• **The data**
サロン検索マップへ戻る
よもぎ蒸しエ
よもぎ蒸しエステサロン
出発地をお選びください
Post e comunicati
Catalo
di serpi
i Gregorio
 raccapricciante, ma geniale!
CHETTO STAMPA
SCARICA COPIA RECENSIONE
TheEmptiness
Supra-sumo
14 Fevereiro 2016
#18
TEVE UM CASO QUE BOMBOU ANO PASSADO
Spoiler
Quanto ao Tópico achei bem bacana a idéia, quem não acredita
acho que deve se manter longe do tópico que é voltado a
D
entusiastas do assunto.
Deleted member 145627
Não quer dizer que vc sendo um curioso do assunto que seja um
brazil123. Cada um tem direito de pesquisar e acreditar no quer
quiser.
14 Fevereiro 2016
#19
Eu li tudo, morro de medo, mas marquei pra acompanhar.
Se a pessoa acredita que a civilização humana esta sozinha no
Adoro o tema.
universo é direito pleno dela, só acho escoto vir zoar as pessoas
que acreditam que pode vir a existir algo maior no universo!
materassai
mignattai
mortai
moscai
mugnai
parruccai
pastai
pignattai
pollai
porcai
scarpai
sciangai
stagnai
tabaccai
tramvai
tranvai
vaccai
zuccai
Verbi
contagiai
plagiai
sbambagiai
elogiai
* * *
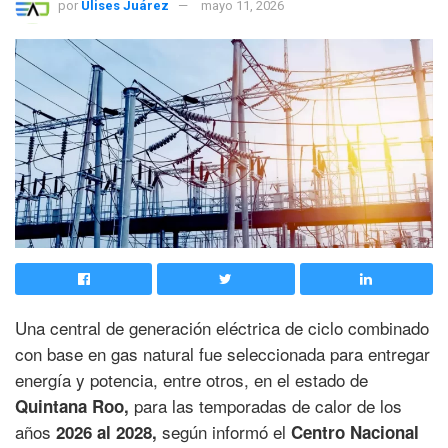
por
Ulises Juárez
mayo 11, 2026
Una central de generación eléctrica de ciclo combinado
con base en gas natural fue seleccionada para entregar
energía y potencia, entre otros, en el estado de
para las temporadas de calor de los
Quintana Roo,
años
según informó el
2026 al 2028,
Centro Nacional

• **The task**
Only the number is wanted: how many lines in the data include the string "acho"?

• **Output of the exercise**
2